Le 30 décembre 2020, la Tunisie a perdu l’un de ses plus éminents historiens et spécialistes des médias : le Dr Moncef Chennoufi, né en 1934 à Tunis, s’est éteint à l’âge de 86 ans. Sa carrière, marquée par une passion pour la recherche et l’enseignement, a profondément contribué à la compréhension de la réforme tunisienne et au développement des études sur la presse et l’information en Tunisie et dans le monde arabe.
Après avoir enseigné à la Faculté des Lettres de Tunis jusqu’en 1992, Moncef Chennoufi poursuivit ses études à l’Université de Paris, où il obtint en 1970 son doctorat d’État en lettres grâce à une thèse pionnière intitulée « Les racines des problèmes de l’imprimerie et de la presse arabe en Tunisie et leur lien avec le mouvement de la Renaissance (1847-1887) ». Ce travail a révélé son expertise profonde sur l’histoire intellectuelle et culturelle tunisienne, ainsi que sa capacité à relier la pensée réformatrice aux pratiques médiatiques de l’époque.
En 1973, il fut nommé directeur de l’Institut de presse et des sciences de l’information, succédant au professeur Hussein Aliya, et dirigea cet établissement jusqu’en 1990. Sous sa direction, l’institut devint un centre de référence pour la formation des journalistes et la recherche sur l’information. Parallèlement, il poursuivit son activité d’enseignant, dispensant des cours sur l’histoire de la presse et le mouvement national tunisien. En 1984, il participa à la création de l’Institut supérieur pour l’histoire du mouvement national et lança la publication « Documents », devenue un outil précieux pour les chercheurs et historiens tunisiens.
En 1992, Moncef Chennoufi rejoignit le Koweït, où il enseigna à la Faculté des médias jusqu’à sa retraite en 2012. Il y encadra des recherches de troisième cycle, publia des études spécialisées et collabora avec le Conseil national de la culture, des arts et des lettres, participant à de nombreux colloques et publications académiques.

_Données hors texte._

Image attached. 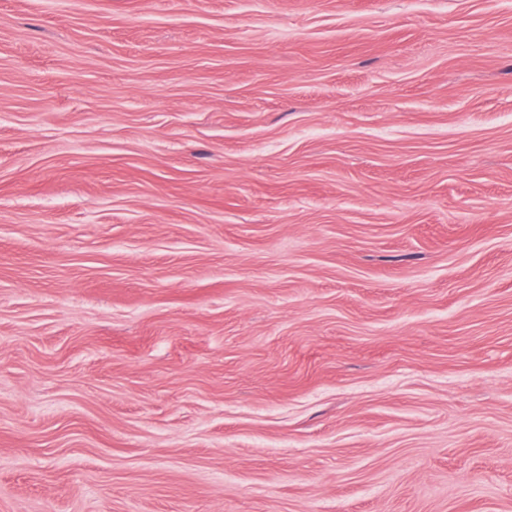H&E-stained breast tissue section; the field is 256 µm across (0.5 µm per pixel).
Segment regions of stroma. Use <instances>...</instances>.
Instances as JSON below:
<instances>
[{
	"label": "stroma",
	"instance_id": "1",
	"mask_svg": "<svg viewBox=\"0 0 512 512\" xmlns=\"http://www.w3.org/2000/svg\"><path fill=\"white\" fill-rule=\"evenodd\" d=\"M0 512H512V0H0Z\"/></svg>",
	"mask_w": 512,
	"mask_h": 512
}]
</instances>
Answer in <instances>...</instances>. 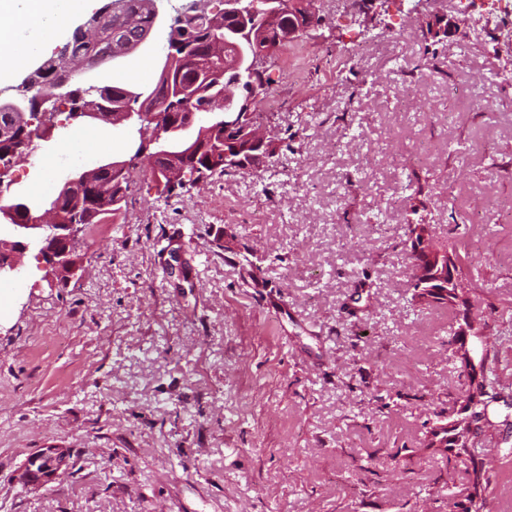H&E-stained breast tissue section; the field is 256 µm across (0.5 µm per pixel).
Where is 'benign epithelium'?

Chercheur infatigable, Chennoufi consacra une grande partie de ses travaux à l’étude des figures emblématiques de la Renaissance et de la réforme en Tunisie, comme Khair al-Din Pacha, Ahmad ibn Abi Diyaf et Muhammad al-Tahir ibn Ashur. Il étudia avec soin le texte fondamental « Aqwam al-Masalik fi Ma’rifat Ahwal al-Mamalik » de Khair al-Din, qu’il édite et commente, mettant en lumière les grandes lignes du projet réformiste tunisien au XIXᵉ siècle. Il analysa également les écrits d’Ibn Abi Dhiyaf sur la condition de la femme et les propositions de réforme pédagogique de Mohamed Taher Ben Achour à l’Université Zitouna.
Moncef Chennoufi s’intéressa aussi aux interactions intellectuelles entre la réforme tunisienne et le monde arabe, notamment l’influence des visites de Cheikh Mohamed Abda sur les penseurs de la Renaissance tunisienne et les rapports entre Mohamed Rachid Ridha et l’élite intellectuelle du pays à travers la revue Al-Manar. Ces recherches ont ouvert la voie à de nouvelles études sur les échanges transnationaux et les réseaux intellectuels dans le monde arabe au XIXᵉ et XXᵉ siècle.
Dans le domaine des médias, il fonda en 1982 la « Revue tunisienne des sciences de la communication », qui demeure un pilier de la recherche académique en sciences de l’information. Il étudia également les débuts de la presse arabe, publiant des travaux sur Cheikh Abdelaziz al-Rashid, pionnier de la presse koweïtienne, et contribua à la recherche sur la presse et l’informatique.
Moncef Chennoufi fut aussi un passeur de pensée occidentale en langue arabe, traduisant et commentant des textes philosophiques et critiques, dont un article de Francis Fukuyama sur la révision de « La fin de l’Histoire », et participant à la diffusion des méthodes de critique littéraire. Il publia des analyses approfondies sur des ouvrages français portant sur la société tunisienne, couvrant des thèmes tels que la famille, l’artisanat traditionnel ou les conflits religieux.
Tout au long de sa carrière, il se distingua par la rigueur méthodologique, l’objectivité et la profondeur de ses analyses, faisant de lui l’un des historiens les plus respectés de la réforme tunisienne et un spécialiste incontournable de l’histoire de la presse et des médias. Chercheur, enseignant et médiateur intellectuel, Moncef Chennoufi laisse derrière lui un héritage académique et culturel durable, profondément enraciné dans la mémoire scientifique tunisienne et arabe.